Jones's daughter, Alyson, said the store has continued to get requests from corporations and schools looking to place bulk orders of books they intend to use for employee training sessions. She said it's not unusual to receive a call from a company leader who says they want all their employees to read, for example, "So You Want to Talk about Race," as was the case with the school that approached Harriett's owner Jeannine Cook. "Because we would have been the logical place to look for that, we were able to capture that business," Turner said. "So that was great."
Johnson of AALBC said that while the events of the past year had been a boon for some Black-owned bookstores, they still face perennial threats from major online retailers such as Amazon, as well as rising rents and gentrification. The racial wealth gap in the U.S. persists, with the average net worth of white households outpacing Black households by nearly sevenfold, and Black entrepreneurs do not access financial capital at the rate their white counterparts do.
"The business levels that [stores] saw will not continue," Johnson said of this past year.
Jeannine Cook is currently raising money to buy a building across the street from Harriett's so that she no longer has to rent, and hopes that broader support for movements like Buy Black may attract investors for her storefront.
"We've partnered with so many people all year long who've said, we're a stan for Black business ownership," Cook said, using a term from an Eminem song now used to describe extreme fandom. "So I'm like, OK, here's an opportunity to put your money where your mouth is in terms of all of that rhetoric of how Black life matters."
Cook noted that the video platform Vimeo was donating $5,000 to her store after featuring her in a series highlighting Black-owned small businesses. "Because it's one thing to use my image, or use my likeness, or have me talk on your platform," she said. "It's a whole other thing to support the work we're doing in a real way."
Mitchell and Spring said they hope that interest in supporting Black-owned stores becomes a habit for customers, rather than a once-in-a-moment expression of solidarity.
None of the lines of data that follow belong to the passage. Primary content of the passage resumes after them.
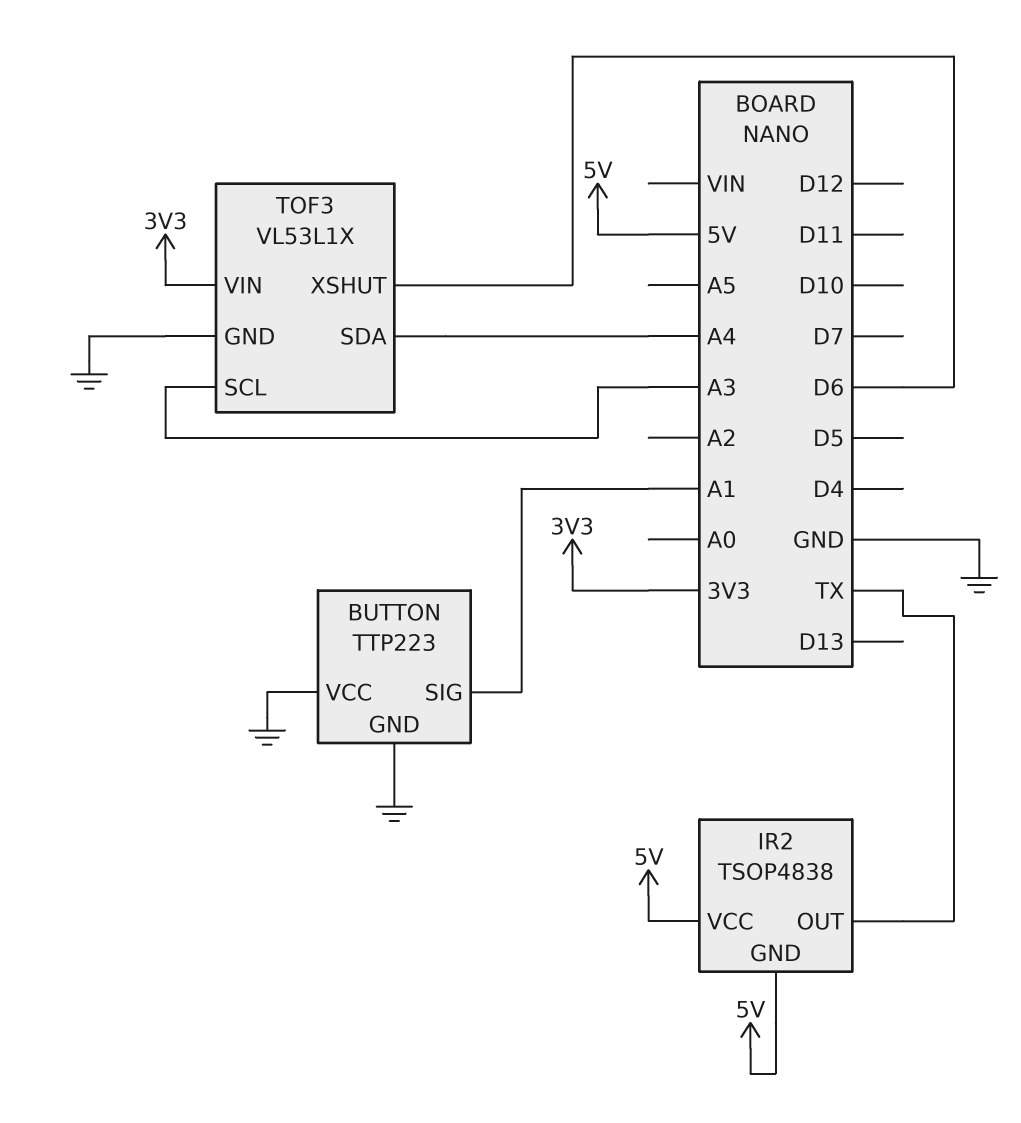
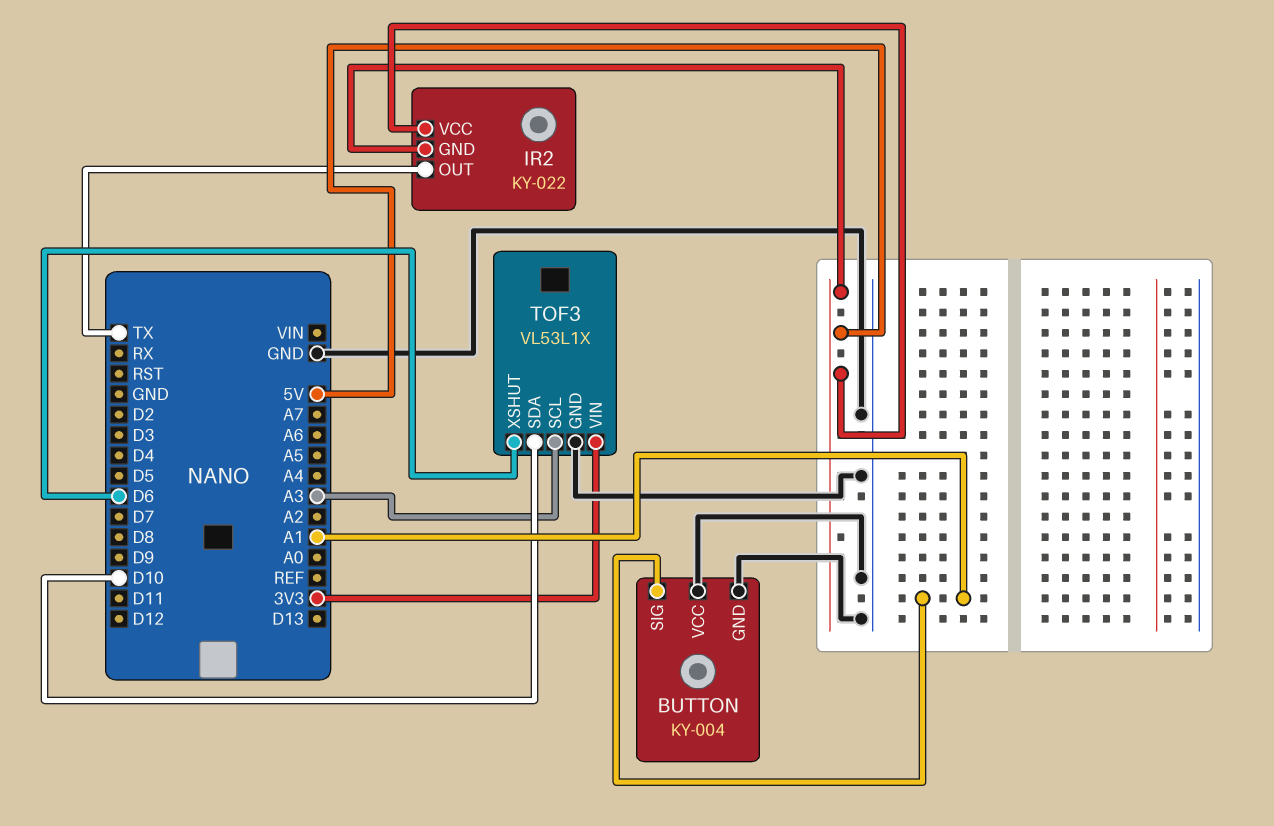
BUTTON: TTP223 -> KY-004
IR2: TSOP4838 -> KY-022
TOF3 pin SDA: A4 -> D10

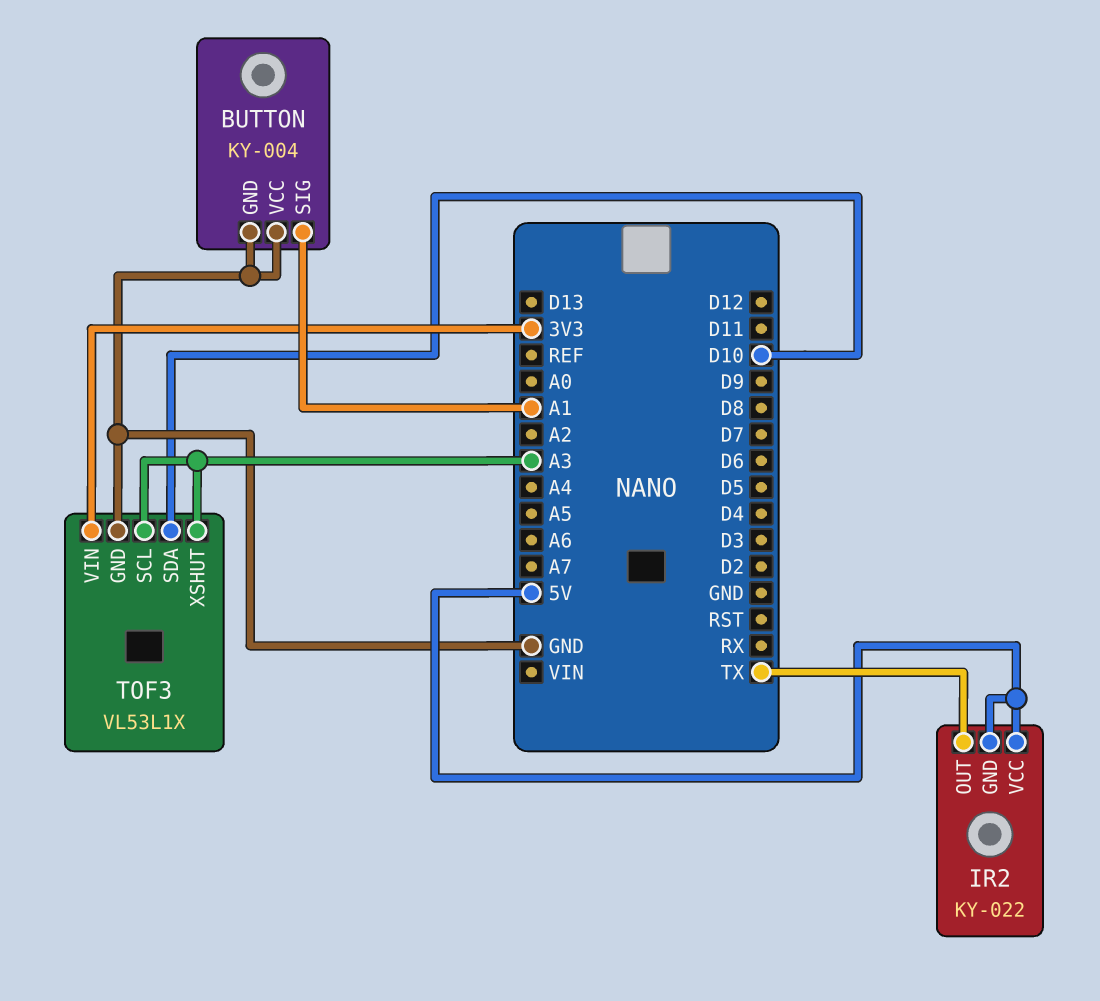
TOF3 pin XSHUT: D6 -> A3

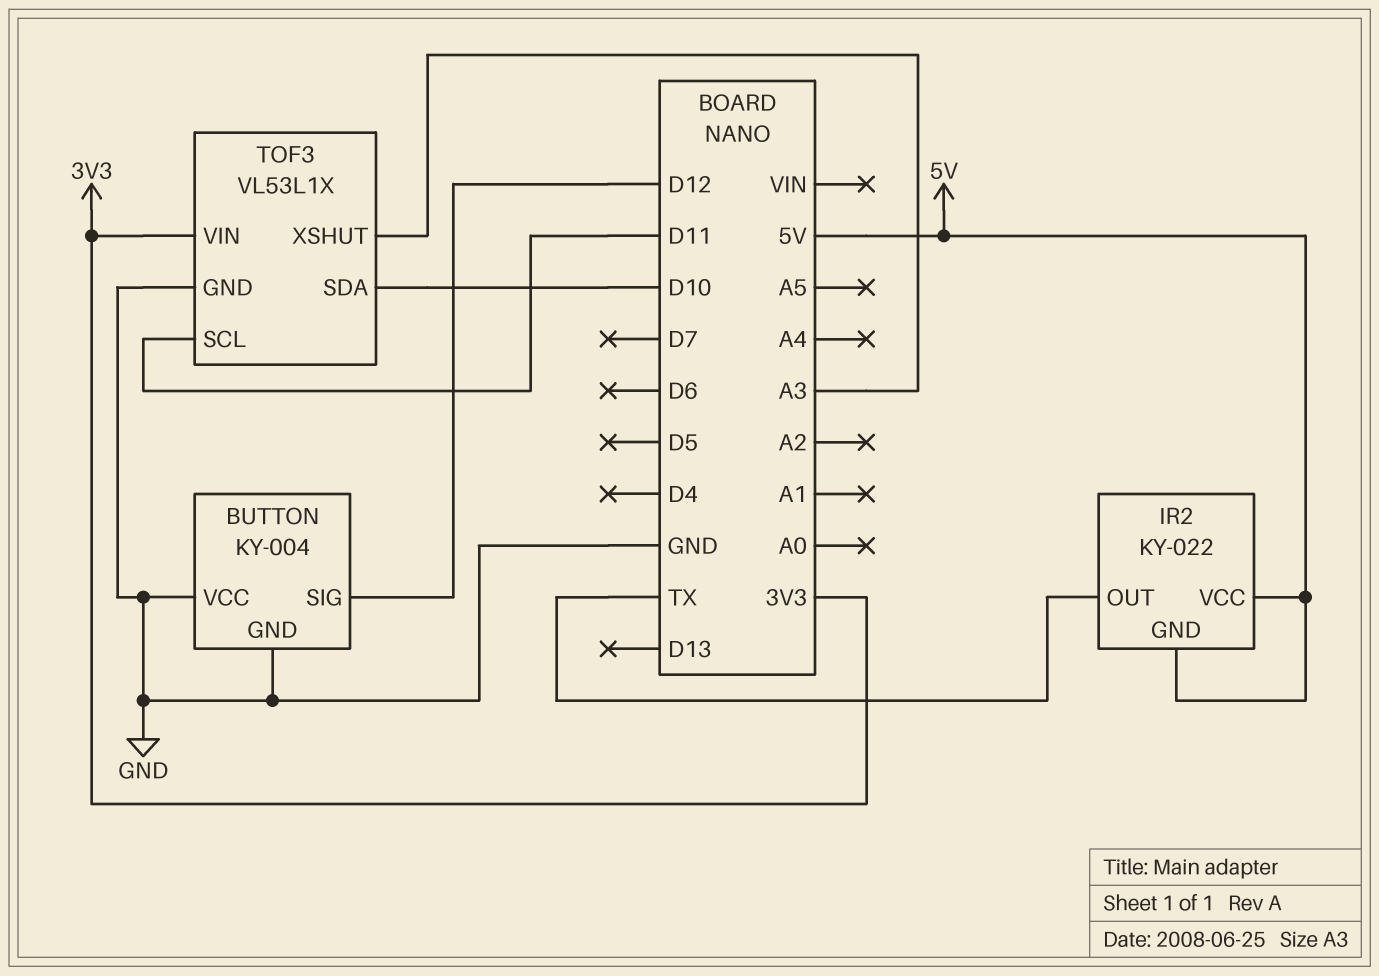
BUTTON pin SIG: A1 -> D12
TOF3 pin SCL: A3 -> D11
"When people buy from Black-owned businesses, oftentimes it's seen as a niche thing or they're doing it specifically as a statement. I feel like in order for Black-owned businesses to survive beyond moments in history where it's the righteous thing to do," said Mitchell, buying Black "needs to be treated as a part of your life."
Spring, the owner of Duende District, said she'd encourage customers to think about the fact that many Black-owned bookstores do not receive the level of support they received following George Floyd's death year-round. "If you're truly supporting, you're buying from Black and brown businesses every week," she said. "You're not doing it in moments of grave crises."